Trump is the accelerator of this drift, not its inventor, as I’ve argued. After the Cold War, we grew complacent about diplomacy and its utility. We were the biggest kid on the geopolitical block, and sometimes felt we could get our way on our own, or by force alone. With Jesse Helms wielding the knife with relish, the budget for diplomacy and development was cut by 50 percent from 1985 to 2000. Then came the terrible jolt to our system of 9/11, and a further emphasis on military and intelligence tools, with diplomacy an under-resourced afterthought. State did itself no favors throughout this period, often more attuned to mounting challenges abroad than mounting challenges within its own building.
However sound his instincts on some policy issues—such as pushing back against predatory Chinese trade practices—Trump has badly undermined American influence through his erratic unilateralism, disdain for expertise, and obsession with diplomacy as an exercise in narcissism. It is exactly the wrong prescription for this plastic moment in world affairs, when we’re no longer the only country calling the shots, and when diplomatic tools to cajole and coerce friends and foes alike are more important than ever.
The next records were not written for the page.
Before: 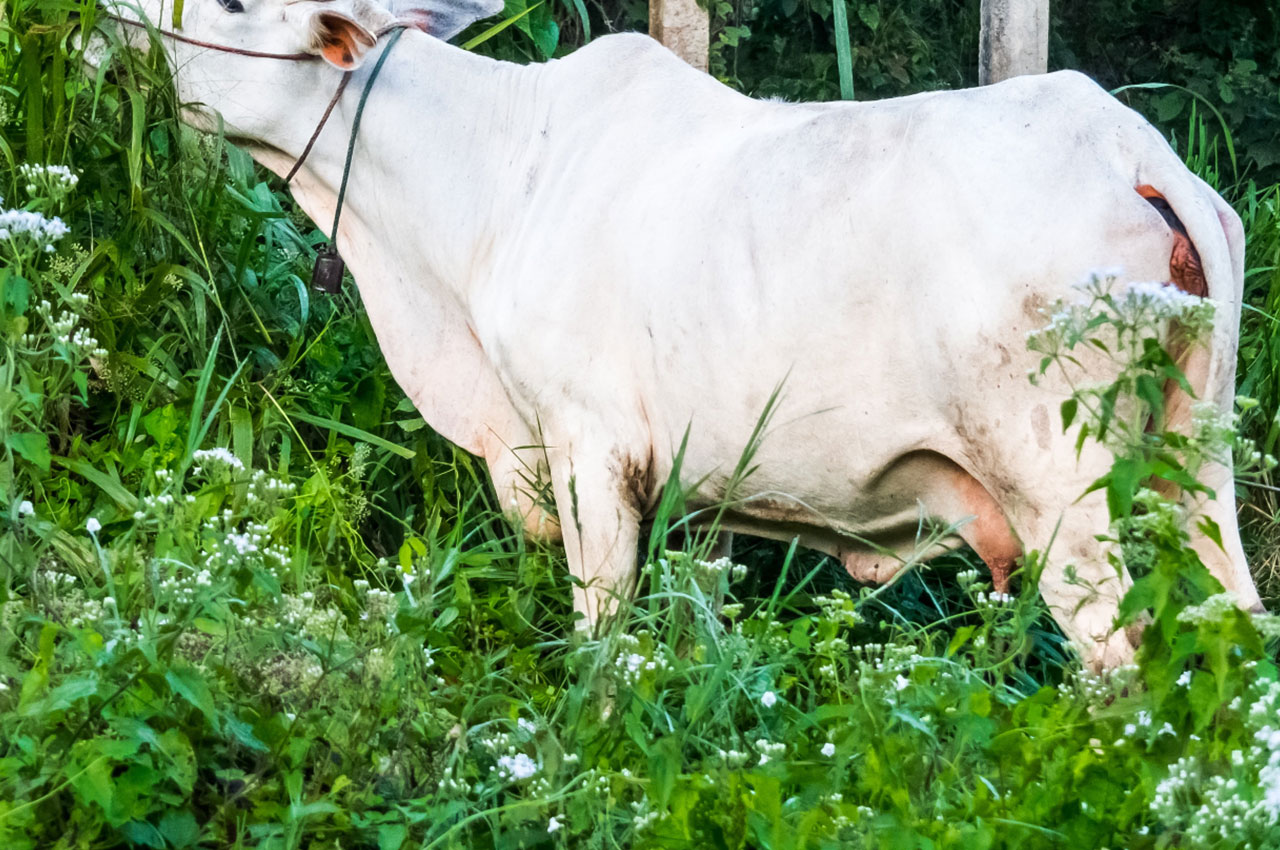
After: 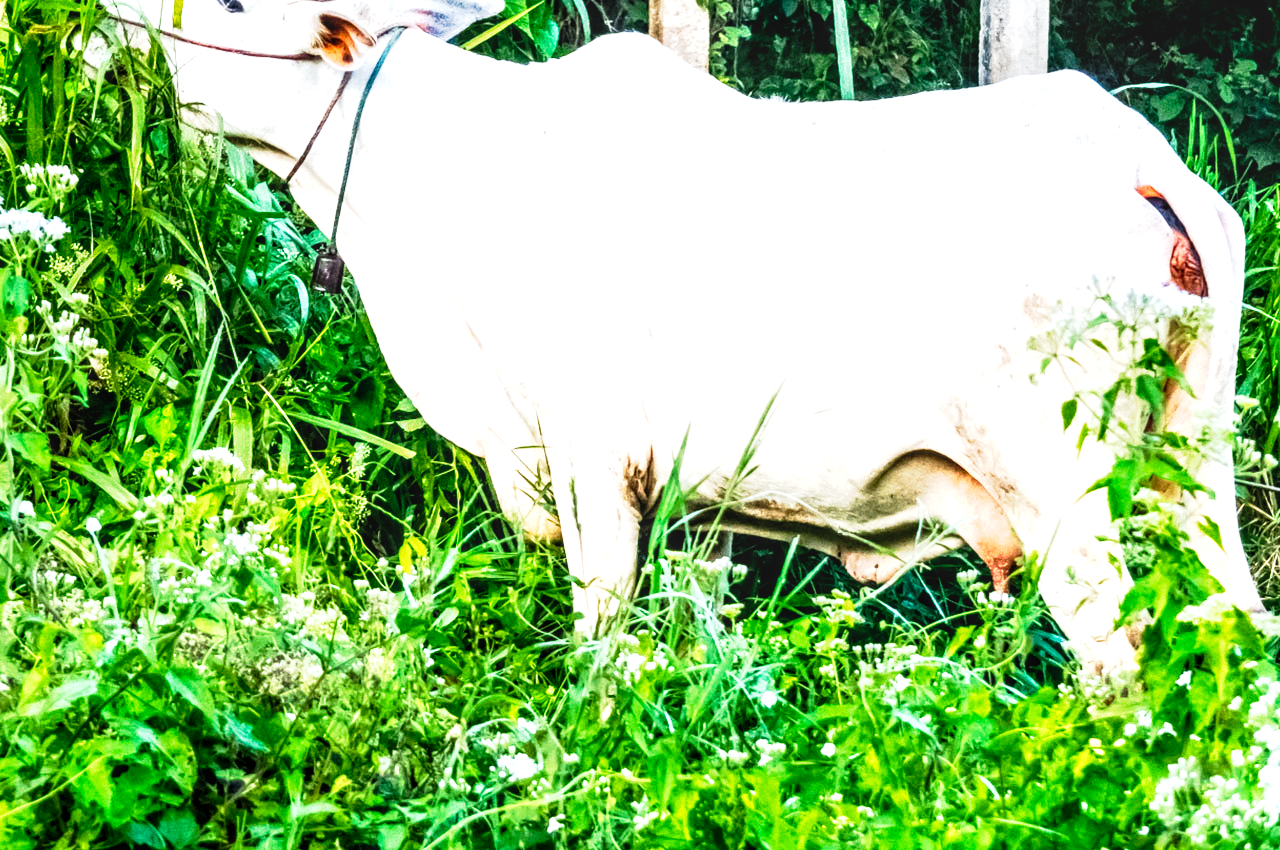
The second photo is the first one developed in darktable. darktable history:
tone curve: curves: ch0 [(0.016, 0.011) (0.094, 0.016) (0.469, 0.508) (0.721, 0.862) (1, 1)], preserve colors none
local contrast: on, module defaults
tone equalizer: -8 EV -0.452 EV, -7 EV -0.425 EV, -6 EV -0.339 EV, -5 EV -0.2 EV, -3 EV 0.256 EV, -2 EV 0.357 EV, -1 EV 0.414 EV, +0 EV 0.437 EV, smoothing diameter 24.88%, edges refinement/feathering 9.23, preserve details guided filter
exposure: black level correction 0, exposure 0.5 EV, compensate highlight preservation false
The results are predictably grim. Partners are insecure and hedging, worrying about the “brain death” of crucial alliances. Adversaries feel the wind in their sails, with Russian state television crowing over dysfunction in Washington and vulnerability in Kyiv. The international landscape is hardening against our interests, and our diplomatic toolkit is being emptied by design and disuse.
If we’ve learned one thing during the impeachment inquiry, it is that we ought not to fear the revenge of the deep state. The only thing to fear is the prolonged atrophy of a weak state, precisely when we depend on its strength, purpose, and resilience to carry us through this moment of testing for our country and the world. Those are the qualities we have seen in such full measure from my former colleagues in recent days. They are a reminder of what real patriotism is all about, and of the costs of demeaning it.
The day will come when Trump exits, but the damage created by his disdain for diplomacy and public service will remain. The question will be whether we can take on the task of diplomacy’s renewal with the same zeal that this administration has applied to its destruction.